_Exercise_
Using the data that follows, output only the lines from the line with "0 Bewertung(en)" up to and including the line with "تهران، خیابان شریعتی،", exactly, leaving pictures aside.

(Source records)
☆ ☆ ☆

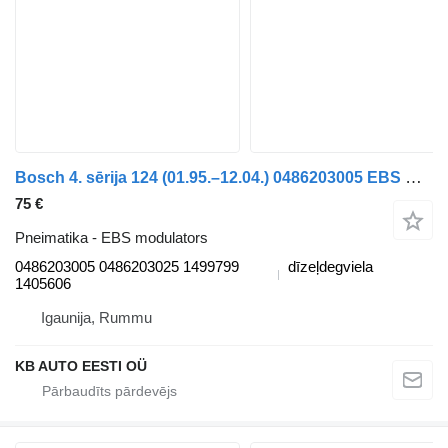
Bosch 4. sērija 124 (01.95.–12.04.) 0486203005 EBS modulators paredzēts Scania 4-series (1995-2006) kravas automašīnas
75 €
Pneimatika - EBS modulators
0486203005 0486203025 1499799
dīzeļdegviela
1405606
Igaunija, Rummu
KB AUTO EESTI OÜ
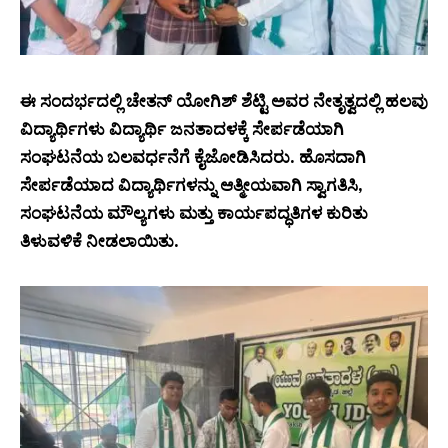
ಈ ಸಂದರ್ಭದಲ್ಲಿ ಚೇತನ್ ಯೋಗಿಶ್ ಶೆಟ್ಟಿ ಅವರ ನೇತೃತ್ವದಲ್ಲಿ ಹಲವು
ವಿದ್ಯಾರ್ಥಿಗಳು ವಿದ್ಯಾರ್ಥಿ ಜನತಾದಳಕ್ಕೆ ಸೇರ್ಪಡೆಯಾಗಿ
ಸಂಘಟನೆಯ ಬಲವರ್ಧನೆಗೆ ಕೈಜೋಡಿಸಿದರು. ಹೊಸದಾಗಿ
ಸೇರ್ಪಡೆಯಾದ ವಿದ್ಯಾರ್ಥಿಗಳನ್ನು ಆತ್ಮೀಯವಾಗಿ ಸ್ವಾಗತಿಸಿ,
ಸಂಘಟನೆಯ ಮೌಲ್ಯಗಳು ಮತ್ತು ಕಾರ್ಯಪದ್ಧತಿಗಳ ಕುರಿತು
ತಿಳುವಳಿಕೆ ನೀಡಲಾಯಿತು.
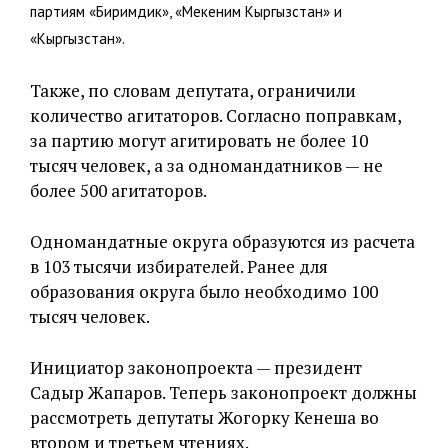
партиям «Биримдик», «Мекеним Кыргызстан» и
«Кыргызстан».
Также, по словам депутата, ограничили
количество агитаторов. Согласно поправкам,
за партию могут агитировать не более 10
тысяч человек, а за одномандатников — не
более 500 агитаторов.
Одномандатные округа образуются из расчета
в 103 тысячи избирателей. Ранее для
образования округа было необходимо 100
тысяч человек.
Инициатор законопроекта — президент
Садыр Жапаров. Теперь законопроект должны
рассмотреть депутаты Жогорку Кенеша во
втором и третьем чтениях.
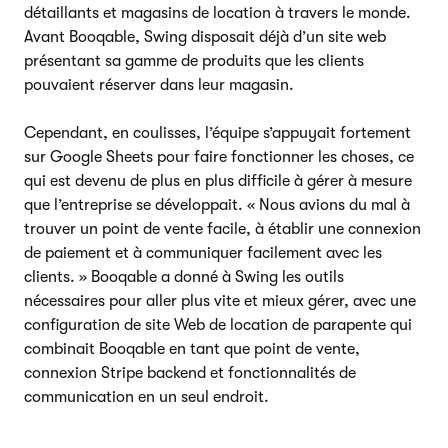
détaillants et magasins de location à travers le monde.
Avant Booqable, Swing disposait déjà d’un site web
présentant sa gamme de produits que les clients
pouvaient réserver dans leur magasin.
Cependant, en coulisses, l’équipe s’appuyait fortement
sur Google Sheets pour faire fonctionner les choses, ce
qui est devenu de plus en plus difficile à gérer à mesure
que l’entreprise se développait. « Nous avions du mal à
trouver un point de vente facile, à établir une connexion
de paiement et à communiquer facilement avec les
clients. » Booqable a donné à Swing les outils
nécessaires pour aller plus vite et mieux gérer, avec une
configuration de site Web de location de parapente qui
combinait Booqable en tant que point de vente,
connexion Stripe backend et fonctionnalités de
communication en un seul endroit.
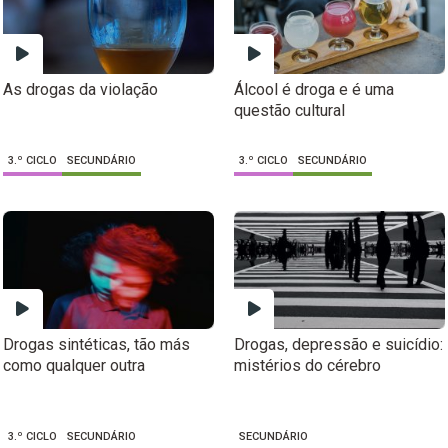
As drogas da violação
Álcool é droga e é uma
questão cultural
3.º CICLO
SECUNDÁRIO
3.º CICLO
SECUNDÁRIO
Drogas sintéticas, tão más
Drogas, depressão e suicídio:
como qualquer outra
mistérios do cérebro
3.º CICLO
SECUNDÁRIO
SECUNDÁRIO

☆ ☆ ☆

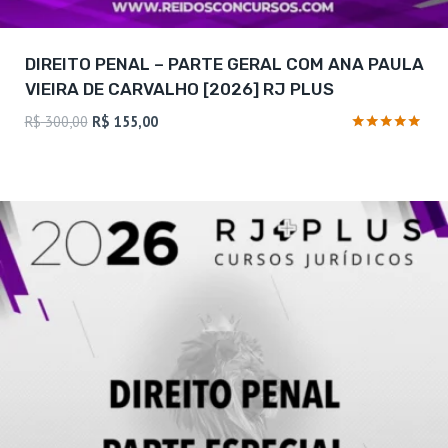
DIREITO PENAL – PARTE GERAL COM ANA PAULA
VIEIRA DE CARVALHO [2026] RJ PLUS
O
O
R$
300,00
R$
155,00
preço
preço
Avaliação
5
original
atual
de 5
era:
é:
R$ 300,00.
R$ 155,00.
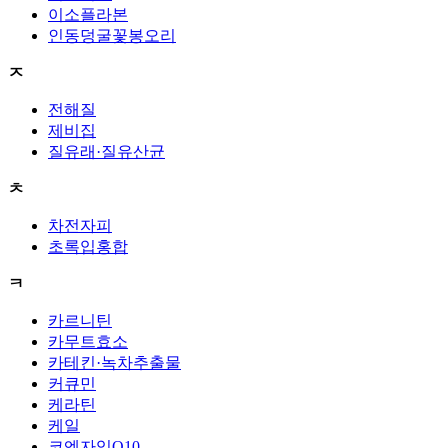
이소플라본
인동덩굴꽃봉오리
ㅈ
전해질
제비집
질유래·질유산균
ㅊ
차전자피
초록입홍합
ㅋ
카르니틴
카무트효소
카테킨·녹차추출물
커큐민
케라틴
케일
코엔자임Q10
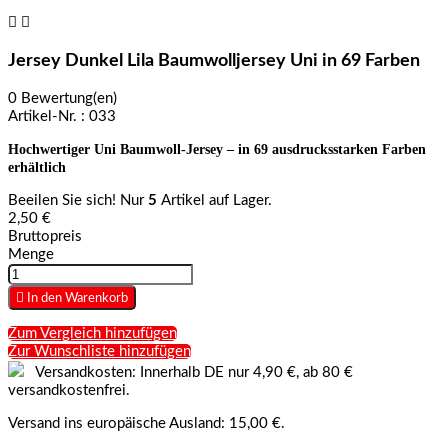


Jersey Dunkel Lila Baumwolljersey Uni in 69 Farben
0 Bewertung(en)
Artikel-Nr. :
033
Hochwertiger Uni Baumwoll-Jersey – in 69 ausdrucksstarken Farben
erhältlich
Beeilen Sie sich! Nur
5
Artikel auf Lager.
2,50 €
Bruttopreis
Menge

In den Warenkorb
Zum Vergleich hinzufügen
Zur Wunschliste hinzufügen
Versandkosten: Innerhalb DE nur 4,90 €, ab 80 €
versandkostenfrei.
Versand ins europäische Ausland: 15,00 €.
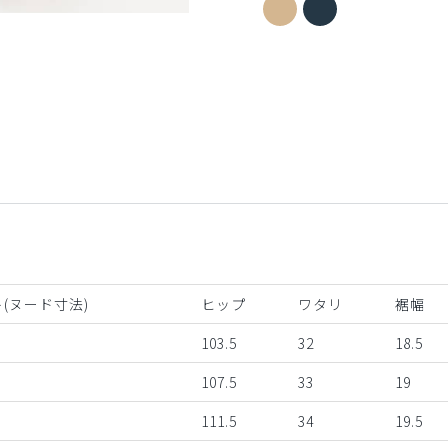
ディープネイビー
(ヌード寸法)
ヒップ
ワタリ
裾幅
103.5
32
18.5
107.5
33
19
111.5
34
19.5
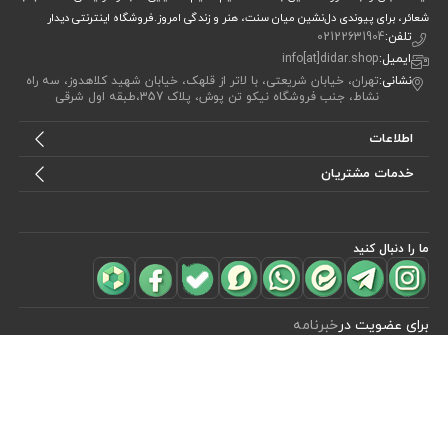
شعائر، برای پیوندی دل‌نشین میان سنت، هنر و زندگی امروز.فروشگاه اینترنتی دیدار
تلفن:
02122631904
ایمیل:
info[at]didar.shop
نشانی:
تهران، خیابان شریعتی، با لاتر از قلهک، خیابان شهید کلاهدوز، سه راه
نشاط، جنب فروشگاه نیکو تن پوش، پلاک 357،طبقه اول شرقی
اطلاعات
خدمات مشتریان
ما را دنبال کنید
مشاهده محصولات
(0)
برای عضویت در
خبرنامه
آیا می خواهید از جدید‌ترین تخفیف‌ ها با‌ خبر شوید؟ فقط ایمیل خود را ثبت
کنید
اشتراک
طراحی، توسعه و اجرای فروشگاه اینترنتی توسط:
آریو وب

☆ ☆ ☆

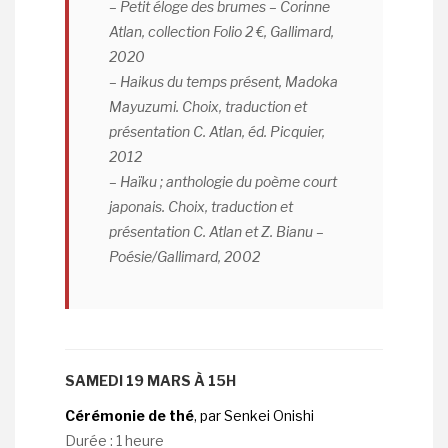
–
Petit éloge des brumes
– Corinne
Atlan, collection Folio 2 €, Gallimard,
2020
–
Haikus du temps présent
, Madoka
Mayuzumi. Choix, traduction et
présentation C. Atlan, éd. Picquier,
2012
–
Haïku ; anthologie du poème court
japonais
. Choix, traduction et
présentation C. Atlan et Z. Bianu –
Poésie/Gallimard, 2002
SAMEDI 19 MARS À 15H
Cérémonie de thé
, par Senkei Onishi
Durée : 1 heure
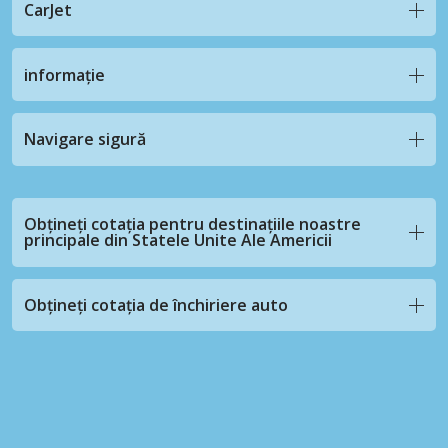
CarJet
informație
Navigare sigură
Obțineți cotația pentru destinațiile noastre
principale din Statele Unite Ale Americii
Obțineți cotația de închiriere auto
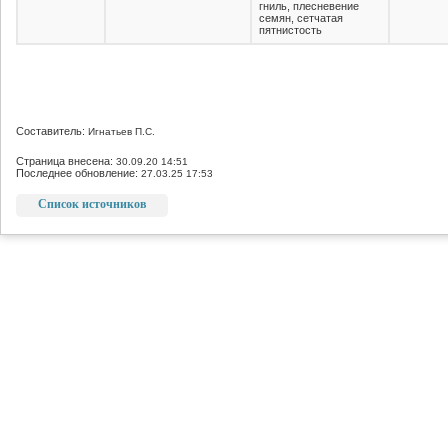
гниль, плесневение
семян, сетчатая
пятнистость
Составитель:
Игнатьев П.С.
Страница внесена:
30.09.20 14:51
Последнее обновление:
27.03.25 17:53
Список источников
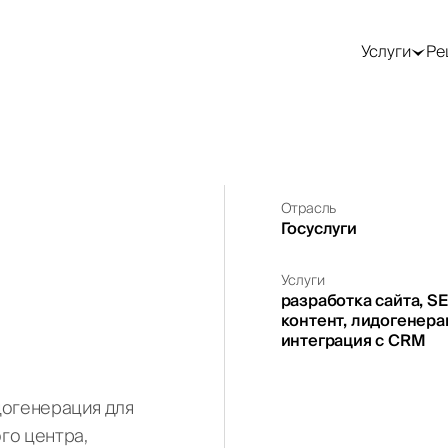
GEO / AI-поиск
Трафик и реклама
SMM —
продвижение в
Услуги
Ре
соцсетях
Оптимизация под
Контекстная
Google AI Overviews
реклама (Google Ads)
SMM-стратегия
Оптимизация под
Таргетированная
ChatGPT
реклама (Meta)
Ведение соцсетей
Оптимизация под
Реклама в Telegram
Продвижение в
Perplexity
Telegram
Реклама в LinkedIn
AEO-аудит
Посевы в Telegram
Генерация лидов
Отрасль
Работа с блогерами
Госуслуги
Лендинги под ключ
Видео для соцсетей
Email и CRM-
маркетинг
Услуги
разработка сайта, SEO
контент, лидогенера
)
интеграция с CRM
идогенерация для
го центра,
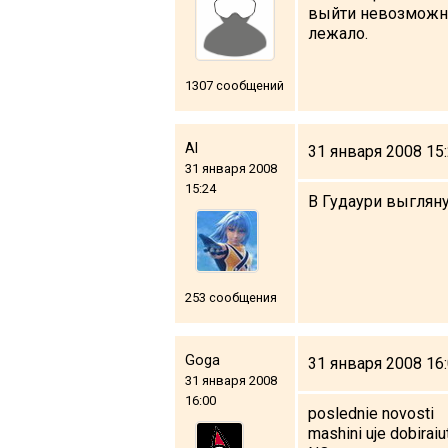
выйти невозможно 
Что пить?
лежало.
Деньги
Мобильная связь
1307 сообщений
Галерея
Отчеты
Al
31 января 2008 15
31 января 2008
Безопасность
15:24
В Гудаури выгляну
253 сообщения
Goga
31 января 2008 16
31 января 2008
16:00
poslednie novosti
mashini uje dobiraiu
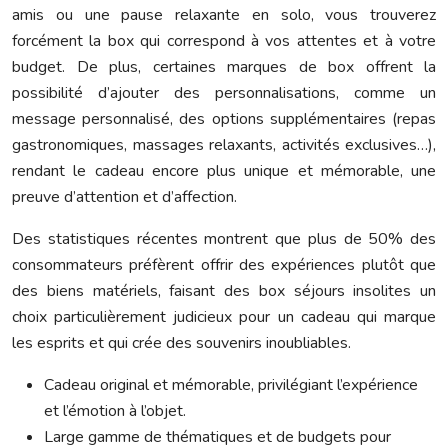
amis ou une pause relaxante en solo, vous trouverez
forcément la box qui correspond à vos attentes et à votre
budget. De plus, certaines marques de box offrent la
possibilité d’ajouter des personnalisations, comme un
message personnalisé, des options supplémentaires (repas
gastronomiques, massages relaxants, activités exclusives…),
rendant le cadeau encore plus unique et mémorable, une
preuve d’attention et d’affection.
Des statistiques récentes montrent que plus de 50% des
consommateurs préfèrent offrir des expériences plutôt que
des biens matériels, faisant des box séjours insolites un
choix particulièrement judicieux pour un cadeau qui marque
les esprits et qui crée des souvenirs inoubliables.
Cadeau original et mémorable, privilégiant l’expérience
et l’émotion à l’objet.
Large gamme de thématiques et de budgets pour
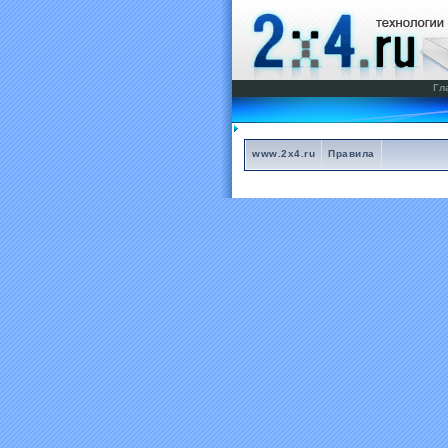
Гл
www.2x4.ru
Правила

☆ ☆ ☆

_Answer box_
0 Bewertung(en)
Artikel-Nr. :
033
Hochwertiger Uni Baumwoll-Jersey – in 69 ausdrucksstarken Farben
erhältlich
Beeilen Sie sich! Nur
5
Artikel auf Lager.
2,50 €
Bruttopreis
Menge

In den Warenkorb
Zum Vergleich hinzufügen
Zur Wunschliste hinzufügen
Versandkosten: Innerhalb DE nur 4,90 €, ab 80 €
versandkostenfrei.
Versand ins europäische Ausland: 15,00 €.
ディープネイビー
(ヌード寸法)
ヒップ
ワタリ
裾幅
103.5
32
18.5
107.5
33
19
111.5
34
19.5
شعائر، برای پیوندی دل‌نشین میان سنت، هنر و زندگی امروز.فروشگاه اینترنتی دیدار
تلفن:
02122631904
ایمیل:
info[at]didar.shop
نشانی:
تهران، خیابان شریعتی، با لاتر از قلهک، خیابان شهید کلاهدوز، سه راه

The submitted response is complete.